Department of Public Health Sciences, Division of Social Medicine, Karolinska Institutet, Stockholm, Sweden; Department of Statistics, Monitoring and Evaluation, National Board of Health and Welfare, Stockholm, Sweden.
Schizophr Res. 2013 Oct;150(1):205-10. doi: 10.1016/j.schres.2013.07.011. Epub 2013 Jul 27.
It is not clear which patients with a first psychotic episode will develop schizophrenia. We performed a diagnostic follow-up of patients treated for a first time non-affective, non-schizophrenia psychosis and explored potential predictors of a subsequent schizophrenia or schizoaffective diagnosis.

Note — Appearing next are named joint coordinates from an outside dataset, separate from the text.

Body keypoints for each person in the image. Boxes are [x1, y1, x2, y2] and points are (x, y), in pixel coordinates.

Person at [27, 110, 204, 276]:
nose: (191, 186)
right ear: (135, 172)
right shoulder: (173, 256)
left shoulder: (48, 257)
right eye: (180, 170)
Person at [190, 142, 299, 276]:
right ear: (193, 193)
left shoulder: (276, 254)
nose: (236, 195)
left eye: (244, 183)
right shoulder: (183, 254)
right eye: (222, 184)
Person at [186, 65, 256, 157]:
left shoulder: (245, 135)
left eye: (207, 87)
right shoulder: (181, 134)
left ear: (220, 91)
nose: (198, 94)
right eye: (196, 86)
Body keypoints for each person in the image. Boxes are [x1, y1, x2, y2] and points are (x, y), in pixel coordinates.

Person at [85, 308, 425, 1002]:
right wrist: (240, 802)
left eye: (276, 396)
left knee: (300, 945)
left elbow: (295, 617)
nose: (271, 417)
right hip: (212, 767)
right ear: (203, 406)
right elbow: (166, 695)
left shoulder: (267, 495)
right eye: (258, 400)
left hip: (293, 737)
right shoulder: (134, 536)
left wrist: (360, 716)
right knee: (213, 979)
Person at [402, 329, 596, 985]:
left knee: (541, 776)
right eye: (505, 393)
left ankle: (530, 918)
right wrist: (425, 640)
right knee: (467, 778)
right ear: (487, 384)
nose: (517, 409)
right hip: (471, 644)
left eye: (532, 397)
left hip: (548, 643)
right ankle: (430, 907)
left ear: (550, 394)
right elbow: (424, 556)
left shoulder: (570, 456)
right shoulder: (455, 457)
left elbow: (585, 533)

This register-based cohort study comprises individuals born between 1973 and 1978 in Sweden, with a first hospital-treated psychosis excluding schizophrenia, schizoaffective disorder, bipolar disorder and depressive disorder with psychotic symptoms (n=1840). The patients were followed for five years regarding subsequent diagnoses. Psychiatric, social, family history of psychiatric illness, premorbid intellectual level, head injuries and obstetrical complications were investigated by logistic regression as predictors of schizophrenia or schizoaffective diagnosis.

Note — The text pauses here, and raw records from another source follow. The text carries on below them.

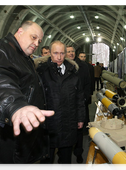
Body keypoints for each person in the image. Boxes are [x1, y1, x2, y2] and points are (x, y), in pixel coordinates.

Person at [0, 20, 54, 170]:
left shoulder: (23, 57)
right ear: (19, 31)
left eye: (39, 40)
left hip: (15, 140)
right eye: (33, 37)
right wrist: (15, 106)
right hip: (0, 144)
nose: (37, 43)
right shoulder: (0, 50)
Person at [38, 41, 85, 170]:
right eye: (55, 53)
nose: (59, 57)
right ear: (50, 54)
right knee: (46, 160)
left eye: (62, 53)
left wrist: (80, 118)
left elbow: (79, 97)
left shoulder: (73, 72)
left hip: (68, 121)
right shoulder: (42, 72)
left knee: (66, 159)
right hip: (49, 123)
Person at [66, 46, 91, 163]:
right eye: (68, 52)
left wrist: (85, 98)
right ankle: (63, 155)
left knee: (79, 130)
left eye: (72, 51)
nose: (71, 53)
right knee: (66, 130)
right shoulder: (61, 64)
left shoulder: (83, 66)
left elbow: (87, 83)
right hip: (66, 104)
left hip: (80, 102)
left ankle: (78, 152)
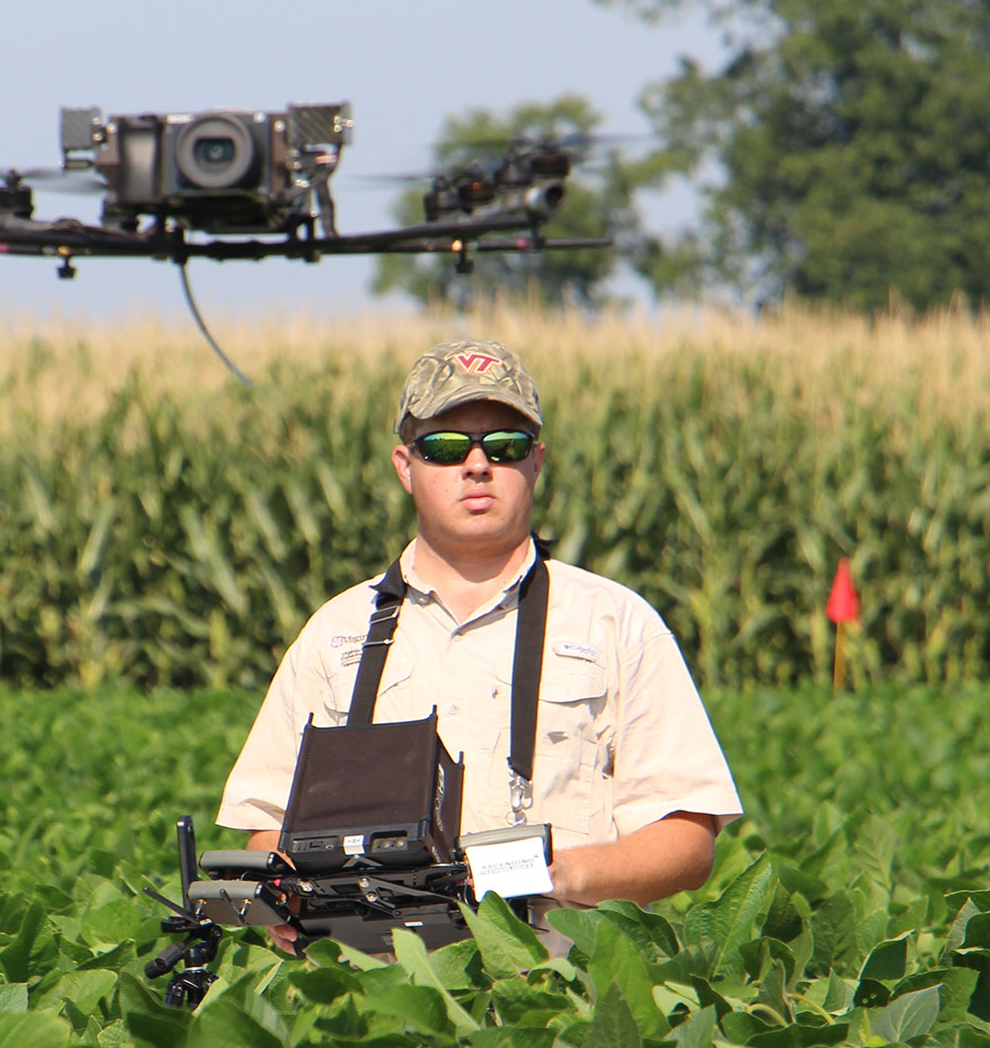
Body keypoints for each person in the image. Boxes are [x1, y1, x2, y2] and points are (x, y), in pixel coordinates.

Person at [217, 338, 741, 940]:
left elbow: (687, 840)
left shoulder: (616, 622)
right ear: (404, 466)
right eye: (443, 446)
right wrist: (287, 900)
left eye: (505, 445)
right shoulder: (336, 633)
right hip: (379, 995)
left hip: (559, 993)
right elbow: (270, 827)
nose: (476, 464)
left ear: (536, 463)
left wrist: (560, 875)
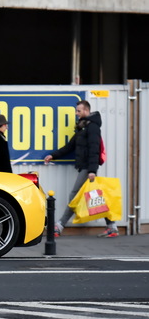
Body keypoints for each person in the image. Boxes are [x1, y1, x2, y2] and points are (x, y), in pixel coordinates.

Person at [44, 100, 118, 238]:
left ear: (85, 111)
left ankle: (59, 225)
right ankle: (112, 226)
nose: (76, 113)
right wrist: (53, 156)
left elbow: (94, 149)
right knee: (97, 198)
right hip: (85, 168)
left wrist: (92, 170)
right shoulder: (83, 127)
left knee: (74, 195)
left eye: (78, 111)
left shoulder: (93, 127)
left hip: (88, 169)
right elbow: (70, 146)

During the follow-up, 18% were diagnosed with schizophrenia or schizoaffective disorder, 5% were diagnosed with bipolar disorder, whereas 29% were not re-admitted to a psychiatric clinic. Patients with a first-degree relative hospitalized for schizophrenia and/or bipolar disorder had an increased risk of subsequent diagnosis for schizophrenia or schizoaffective disorder (odds ratio 1.9 and 95% confidence interval 1.1 to 3.0)), whereas previous severe criminality was associated with a decreased risk (odds ratio 0.5, 95% confidence interval 0.3-0.8).
Diagnostic outcome was diverse after a first non-schizophrenia and non-affective psychosis. Family history of severe mental illness and no previous conviction for severe criminality were the strongest risk factors for a future schizophrenia or schizoaffective diagnosis.
目前尚不清楚首发精神病患者中哪些会发展为精神分裂症。我们对首次非情感性、非精神分裂症性精神病患者进行了诊断随访,并探讨了后续精神分裂症或分裂情感性障碍诊断的潜在预测因素。
本基于登记的队列研究包括瑞典 1973 年至 1978 年间出生的个体,这些个体患有首次经医院治疗的精神病,不包括精神分裂症、分裂情感性障碍、双相情感障碍和伴有精神病症状的抑郁症(n=1840)。对这些患者进行了为期五年的随访,以确定后续诊断。通过逻辑回归调查了精神病、社会、家族精神病史、发病前智力水平、头部损伤和产科并发症,以探讨其对精神分裂症或分裂情感性障碍诊断的预测作用。
在随访期间,18%的患者被诊断为精神分裂症或分裂情感性障碍,5%的患者被诊断为双相情感障碍,而 29%的患者未再被收治于精神科诊所。有一级亲属因精神分裂症和/或双相情感障碍住院的患者,后续诊断为精神分裂症或分裂情感性障碍的风险增加(比值比 1.9,95%置信区间 1.1 至 3.0),而先前有严重犯罪行为的患者,其风险降低(比值比 0.5,95%置信区间 0.3 至 0.8)。
首发非精神分裂症和非情感性精神病后,诊断结果各不相同。家族史中有严重精神疾病和以前没有严重犯罪记录是未来发生精神分裂症或分裂情感性障碍的最强危险因素。